Un enfant est la source de bonheur la plus incroyable qui soit. Il peut être à l’origine d’une fatigue intense, il peut vous mettre dans une rage terrible, il peut vous causer des soucis dont vous n’auriez même pas pu avoir idée. Et pourtant, au-delà de tout ça, c’est toujours un sentiment de joie qui prédomine à son contact.
Il est si innocent, si émerveillé de tout, si attentif aux détails, si passionné par la moindre nouveauté.
Son apprentissage de la vie ne se fait pas toujours dans la douceur. Il doit comprendre qu’il n’est pas le centre du monde, même s’il est le centre du nôtre. Il doit se confronter au refus, à la frustration, lui qui n’avait rien à faire pour que tout lui soit dû. Il doit comprendre la vie en société, ses codes, ses règles. On lui enseigne ce qui est bien et ce qui est mal, ce qu’il peut faire et ce qu’il ne doit pas faire. Ce qu’il peut dire ou ce qu’il est interdit de dire.
Mais comment expliquer à un enfant des choses qui nous dépassent nous aussi, qui sommes pourtant adultes ? Comment lui faire comprendre qu’il sera amené à croiser des bons et des méchants, des personnes qui lui voudront du bien, et d’autres qui pourraient lui faire du mal ?

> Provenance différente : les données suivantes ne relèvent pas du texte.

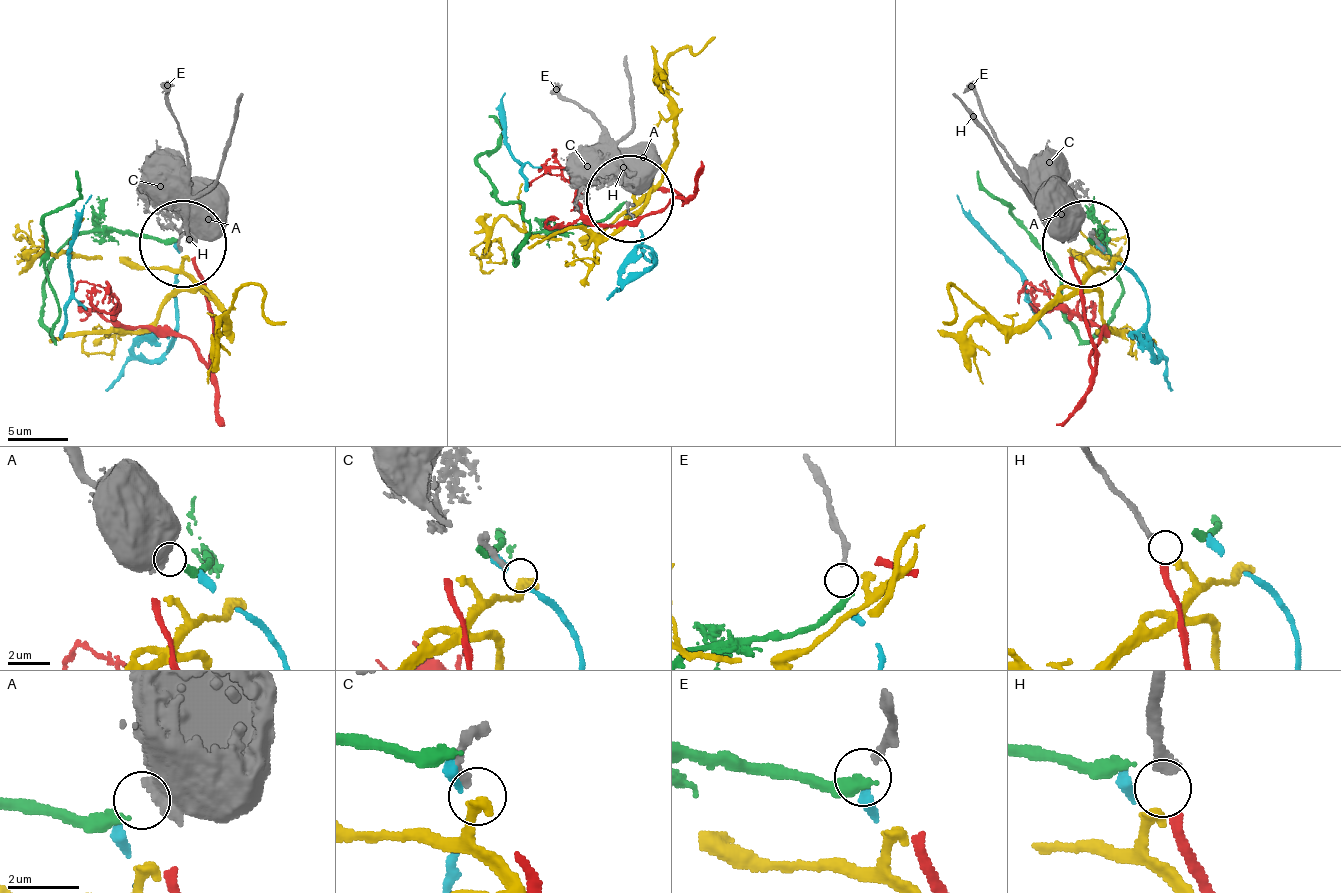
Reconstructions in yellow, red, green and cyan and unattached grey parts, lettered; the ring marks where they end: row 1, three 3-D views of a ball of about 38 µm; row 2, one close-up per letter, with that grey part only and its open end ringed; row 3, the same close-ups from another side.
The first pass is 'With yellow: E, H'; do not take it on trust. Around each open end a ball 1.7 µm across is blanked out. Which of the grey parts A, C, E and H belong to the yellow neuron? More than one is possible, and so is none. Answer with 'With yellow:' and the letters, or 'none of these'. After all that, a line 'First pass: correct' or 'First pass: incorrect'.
With yellow: H
First pass: incorrect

J’ai vu le film Polisse de Maïwenn. Ça a été comme si je recevais un énorme coup de point.
Tous ces gens, ces hommes et ces femmes apparemment responsables, respectés, qui abusent d’enfants. Tous ces petits êtres, tellement fragiles, dont la vie bascule à cause d’un geste dont ils ignorent la portée et la gravité. J’ai pleuré, de façon anormalement abondante, face à ce petit garçon enfermé dans un vestiaire avec son entraîneur de gymnastique…
J’ai été choquée de me prendre la réalité en pleine face. De comprendre que, très sérieusement et en toute bonne foi, certains pensent que les enfants sont sexuellement matures dès leur plus jeune âge. Pire, qu’ils sont en demande de ces relations complètement dégénérées !
J’ai subi des attouchements lorsque j’étais très jeune. Je ne me souviens plus très bien de l’âge que j’avais, moins de dix ans en tout cas. Je faisais du karaté, et mon professeur, un gendarme d’une cinquantaine d’année, « profitait » de l’aide qu’il m’apportait pour faire des étirements.
Je ne veux pas de « Oh », ni de « Ah ». Je ne veux pas de « Ma pauvre », ni de « Mais comment as-tu fait pour t’en sortir ? ».
Parce que je n’ai rien fait, tout simplement. J’ai pris comme excuse une blessure que je m’étais faite au ski pour ne plus jamais y retourner. Puis ma mémoire l’a effacé, littéralement.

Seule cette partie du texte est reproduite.